Les textes réunis par les éditions Héros-Limite font rêver du livre “théorique” que Nicolas Bouvier aurait pu écrire. Se confirme ici combien le créateur fut “un regard’. Il est porteur d’une esthétique impressionniste autant qu’expressionniste, réaliste que poétique, dans la lignée de Cartier-Bresson et de l’esprit Magnum.
Dans ses photos, d’ici ou d’ailleurs, il ne transigeait pas, ne cherchait pas à complaire. Ses chroniques du temps présent ou en disparition trouvent un écho dans ces textes. Ils prouvent comment Bouvier prit le monde tel qu’il est pour en capter l’ombre et la lumière à la dérobée.
Ses images comme ses écrits traversent le temps et le retiennent. Ils sont animés par un regard humain et une écriture attentive aux êtres, aux autres artistes et leurs cérémonies. Un certain hédonisme habille et habite ces articles. Ils ne caressent pas les fantasmes dans le sens du poil.
Leur propos est autre : il est plus humaniste qu’ “humain trop humain”.
Tout dans ces textes de circonstances rappelle ce qu’un autre photographe — Sergion Larrain — écrivait : « Une bonne photographie vient d’un état de grâce. La grâce vient quand on est libéré des conventions, des obligations, de la compétition ; être libre comme un enfant dans ses premières découvertes de la réalité. »
Par ses milliers de clichés comme par ses textes, Bouvier a contribué largement à imposer une démarche ethnologique loin de toute monographie ethnologique savante.

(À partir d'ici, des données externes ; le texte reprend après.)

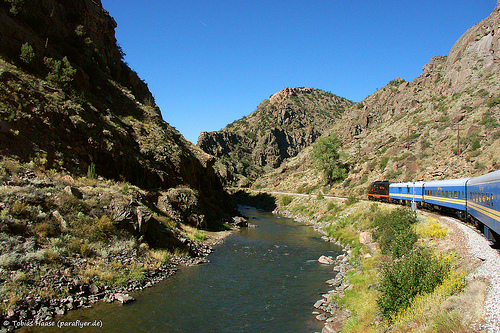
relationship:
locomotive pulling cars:
[361, 178, 389, 201] [389, 167, 500, 248]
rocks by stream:
[318, 246, 352, 314] [49, 199, 334, 333]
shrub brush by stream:
[372, 210, 447, 310] [49, 199, 334, 333]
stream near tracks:
[49, 199, 334, 333] [312, 194, 452, 221]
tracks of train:
[312, 194, 452, 221] [367, 170, 499, 246]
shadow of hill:
[230, 185, 283, 213] [1, 1, 231, 216]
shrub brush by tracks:
[372, 210, 447, 310] [312, 194, 452, 221]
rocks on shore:
[318, 246, 352, 314] [268, 195, 447, 333]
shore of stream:
[268, 195, 447, 333] [49, 199, 334, 333]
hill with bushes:
[1, 1, 231, 216] [16, 43, 98, 111]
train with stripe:
[367, 170, 499, 246] [387, 191, 499, 218]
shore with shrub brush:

Tout est plus inattendu et parfois paradoxal. Cela ne relève pas de l’objectivation scientifique mais de l’interprétation imaginative.
Pour un tel créateur, les clichés doivent s’affranchir de la nécessité d’une simple soumission au réel. Ils deviennent du domaine de la rêverie et de la fiction en une lutte implicite contre le vieux fond intellectualiste.
La photographie n’enregistre plus la surface des choses et n’est plus un témoignage illustratif mais une interprétation et une pénétration du vivant.
jean-paul gavard-perret
Nicolas Bouvier, Du coin de l’oeil (Ecrits sur la photographie), Editions Héros-Limite, coll. “feuilles d’herbe”, Genève, 2019, 224 p. — 14,00 €.